После чего автор приводит критику этой стратегии (Модсли), в том духе, что и среди «дефектных» семей рождались порой гении (целый список примеров, начиная с Ньютона). И такое ощущение, что это и остаётся основной критикой евгеники. Тогда как эту критику можно если не разбить, то хотя бы сильно пошатнуть аргументом: предположим, мы научимся отбирать людей не по внешним признакам, о по каким-то более глубоким, лично нам подходящим признакам, которые включат родителей Ньютона. И что, больше никакой критики?
Сам автор под конец книги приводит существенно более серьёзную критику евгеники, ну а мне кажется, что всё можно сформулировать существенно проще: мы не хотим этого, потому что нам страшно. Страшно ошибиться.
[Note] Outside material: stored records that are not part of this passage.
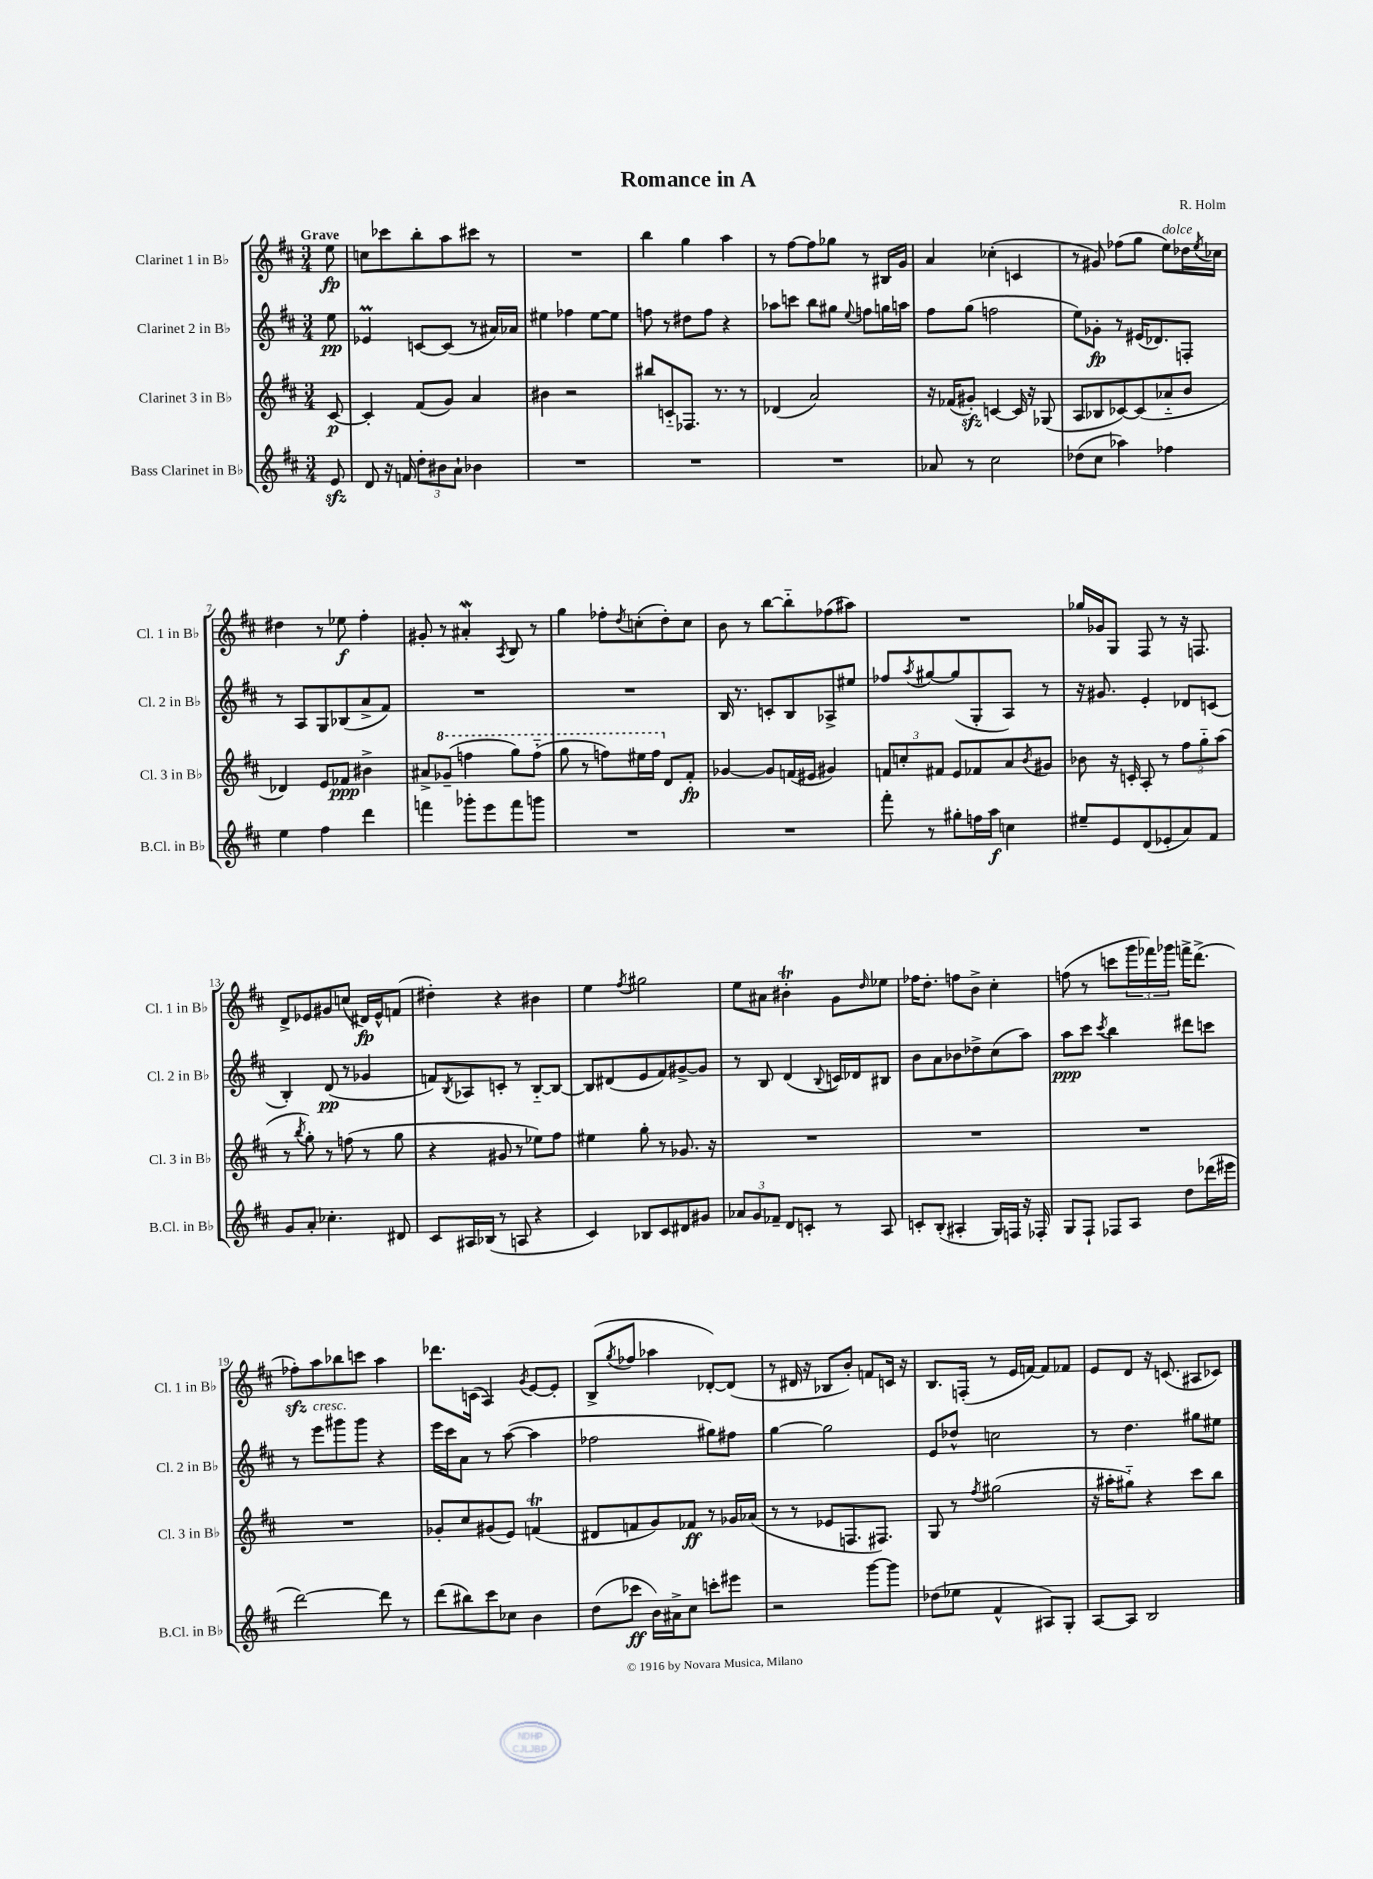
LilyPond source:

\header { title = "Romance in A" composer = "R. Holm" }
<<
\new StaffGroup <<
\new Staff = "s0" \with { instrumentName = "Clarinet 1 in Bb" shortInstrumentName = "Cl. 1 in Bb" } {
    \clef treble \key d \major \numericTimeSignature \time 3/4 \partial 8 \tempo "Grave"
    e''8\fp |
    c''8 ces'''8 b''8-. a''8 cis'''8 r8 |
    R2. |
    b''4 g''4 a''4 |
    r8 fis''8~ fis''8 ges''8 r8 bis16 g'16 |
    a'4 ces''4-.( c'4 |
    r8 gis'8) fes''8( g''8 e''8^\markup { \italic "dolce" }) des''16 \acciaccatura { e''8 } ces''16 |
    dis''4 r8 ees''8\f fis''4-. |
    gis'8-. r8 ais'4-.\mordent \acciaccatura { a8 } b8 r8 |
    g''4 fes''8-. \acciaccatura { d''8 } c''8-.( d''8-.) c''8 |
    b'8 r8 b''8~ b''8-_ fes''8( ais''8) |
    R2. |
    ges''16 ges'16 g8 fis8 r8 r16 f8. |
    d'8-> ees'8 gis'8 c''8( dis'16\fp) ees'16-^ f'8( |
    dis''4-.) r4 bis'4 |
    e''4 \acciaccatura { fis''8 } gis''2 |
    e''8 ais'8 bis'4-.\trill g'8 \grace { d''16 } ees''8 |
    fes''16 d''8.-. f''8 b'8-> cis''4-. |
    f''8( r8 c'''8 \tuplet 3/2 { g'''16 fes'''16) ges'''16 } f'''16-> d'''8.->( |
    fes''8-.\sfz) a''8 bes''8 c'''8 a''4 |
    des'''8. c'16( a4) \acciaccatura { g'8 } e'8~ e'8-. |
    b8->( \acciaccatura { g''8 } fes''8 aes''4 des'8~-.) des'8( |
    r8 dis'16 r16 bes8 b'8-.) f'8 c'16 r16 |
    b8. f16-.( r8 e'16 f'16~) f'8 fes'8 |
    e'8 d'8 r16 c'8.( ais8 ces'8) \bar "|." |
}
\new Staff = "s1" \with { instrumentName = "Clarinet 2 in Bb" shortInstrumentName = "Cl. 2 in Bb" } {
    \clef treble \key d \major \numericTimeSignature \time 3/4 \partial 8
    e''8\pp |
    ees'4\prall c'8~ c'8( r8 ais'16) aes'16 |
    eis''4 fes''4 eis''8~ eis''8 |
    f''8 r8 dis''8 f''8 r4 |
    aes''8 c'''8 b''8 gis''8 \appoggiatura { e''8 } f''8 g''16 a''16 |
    fis''8 g''8( f''2 |
    e''8) ges'8-.\fp r8 eis'16( des'8.) f8-. |
    r8 a8 g8 bes8( a'8-> fis'8) |
    R2. |
    R2. |
    b16 r8. c'8-. b8 aes8-> eis''8 |
    fes''8 \acciaccatura { a''8 } gis''8~ gis''8( g8-. a8) r8 |
    r16 gis'8. e'4-. des'8 c'8( |
    b4-.) d'8\pp( r8 ges'4 |
    f'8) \acciaccatura { b8 } aes8 c'8-. r8 b8~-_ b8~ |
    b8 dis'8( e'8 fis'8) gis'8~-> gis'8 |
    r8 b8 d'4( \appoggiatura { b8 } c'16) des'16 bis8 |
    b'8 a'8 bes'8 des''8-> cis''8( a''8) |
    a''8\ppp cis'''8 \acciaccatura { cis'''8 } b''4 dis'''8 c'''8 |
    r8 e'''8^\markup { \italic "cresc." } gis'''8 gis'''8 r4 |
    e'''16 cis'''16 a'8 r8 a''8~( a''4 |
    fes''2 gis''8) fis''8 |
    g''4~ g''2 |
    e'8 des''8-^ c''2 |
    r8 d''4. gis''8 eis''8 \bar "|." |
}
\new Staff = "s2" \with { instrumentName = "Clarinet 3 in Bb" shortInstrumentName = "Cl. 3 in Bb" } {
    \clef treble \key d \major \numericTimeSignature \time 3/4 \partial 8
    cis'8~\p |
    cis'4-. fis'8( g'8) a'4 |
    bis'4 r2 |
    bis''8 c'8-_ fes8. r8. r8 |
    des'4( a'2) |
    r16 fes'16( gis'8-.\sfz) c'4~ c'16 r16 ges8( |
    a8 bes8 ces'8~) ces'8( aes'8-_ b'8 |
    des'4) e'8 fes'8\ppp bis'4-> |
    ais'8-> \ottava #1 ges''8--( f'''4 g'''8) f'''8-_( |
    g'''8 r8 f'''8) eis'''16 f'''16 \ottava #0 d'8 fis'8-.\fp |
    ges'4~ ges'8 f'16( eis'16 gis'4) |
    \tuplet 3/2 { f'8 c''8-. fis'8 } e'8 fes'8 a'8 \acciaccatura { b'8 } gis'8 |
    bes'8 r16 c'16-. a8-. r8 \tuplet 3/2 { fis''8 g''8-_ a''8( } |
    r8 \acciaccatura { b''8 } g''8-.) r8 f''8( r8 g''8 |
    r4 gis'8 r8 ees''8) fis''8 |
    eis''4 g''8-. r8 ges'8. r16 |
    R2. |
    R2. |
    R2. |
    R2. |
    ges'8-. cis''8 gis'8( e'8) f'4\trill( |
    dis'8 f'8 g'8) fes'8\ff r8 ges'16 aes'16( |
    r8 r8 ees'8 f8. fis8.) |
    g8 r8 \acciaccatura { fis''8 } gis''2( |
    r16 ais''16-. gis''8-_) r4 cis'''8 b''8 \bar "|." |
}
\new Staff = "s3" \with { instrumentName = "Bass Clarinet in Bb" shortInstrumentName = "B.Cl. in Bb" } {
    \clef treble \key d \major \numericTimeSignature \time 3/4 \partial 8
    e'8\sfz |
    d'8 r16 f'16 \tuplet 3/2 { d''8-. bis'8 a'8-! } bes'4 |
    R2. |
    R2. |
    R2. |
    aes'8 r8 cis''2 |
    des''8( cis''8 aes''4) fes''4 |
    e''4 fis''4 d'''4 |
    f'''4 ges'''8-. e'''8 f'''8 g'''8 |
    R2. |
    R2. |
    fis'''8-. r8 gis''8-. f''16 a''16\f c''4 |
    eis''8-- e'8 d'8( ees'8-. a'8) fis'8 |
    g'8 a'8-. ces''4.-. dis'8 |
    cis'8 ais16 bes16( r8 a8 r4 |
    cis'4) bes8 cis'8 dis'8 gis'8 |
    \tuplet 3/2 { aes'8 g'8 fes'8-- } d'8 c'8-. r8 a8 |
    c'8-. b8-.( ais4-. g16) f16 r16 fes16-. |
    g8 fis8-! fes8 a8 d''8 des'''16( eis'''16 |
    d'''2~) d'''8 r8 |
    d'''8( bis''8) cis'''8 ces''8 b'4 |
    d''8( ces'''8\ff b'16) ais'16-> cis''8 c'''8-. eis'''8 |
    r2 g'''8~ g'''8 |
    des''8( ees''8 fis'4-^ ais8) g8-. |
    a8~ a8 b2 \bar "|." |
}
>>
>>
Страшно что-то поломать. Отобрать слишком узко — и получить слишком однородное общество. Отфильтровать что-то, что потом могло бы пригодиться, а его уже нет. Слишком сложная система, чтобы мы могли хотя бы в общих чертах предсказать последствия массовых вмешательств такого рода.
Во время обсуждения А. переформулировала похоже: стремление общества к разнообразию / осознание ценности разнообразия даёт этому обществу какую-то минимальную защиту от геноцида сотоварищи. Собственно, это очень хорошая формулировка того, почему я предпочитаю ходить на гейпарады, почему мне симпатичен указ о свободе вероисповедания Генриха IV и т.п. — потому что даже если они защищают не лично меня, они защищают саму идею, что нельзя убивать просто за то, что ты отличаешься. А в идеале так и вообще, ценить всякое отличие.
А ещё, критика евгеники часто сводится к эмоциям. Ну как же так? Представь себе, отбирали бы только здоровых и красивых [здесь неявно подразумевается «а ты — больной и некрасивый»] — лично тебя бы не отобрали, лично тебя бы не было! Этот аргумент вообще убивает любую дискуссию, потому что очень сложно рассуждать о благе для человечества, не отвлекаясь на личные интересы. В каких-то случаях мы не то чтобы научились это делать, мы привыкли к существующему порядку (представь себе наказание за убийство [здесь неявно подразумевается «а ты — убийца»] — лично тебя казнят, лично тебя посадят!), но в большинстве случаев первая реакция: нет, спасибо.
Собственно, за это мне когда-то понравился роман Хейли «Новости» (там террористы похищают семью журналиста, последовательно выступавшего против любых переговоров с террористами), потому что он не про этику журналиста, он не про терроризм. Он про то, как жить, когда твои идеалы для общества расходятся с тем, как можешь жить лично ты.
Очень много о практической евгенике. И снова, не только «фашисты и Менгеле». Про Германию пишет, что там расовую чистку запустили ещё в 1912 году. Но ещё больше пишет про Америку, где аналогичный проект был существенно серьёзнее и прагматичнее: колонии для генетически неполноценных, проект стерилизации для генетически дефектных и т.п. Несколькими главами позже описывает принятый в США закон о стерилизации, а также пример его применения.
В этом же контексте упоминает Тарзана. Как апологию евгенике: смотрите, как сильно влияние генов! Даже воспитанный какими-то обезьянами джентльмен остаётся джентльменом!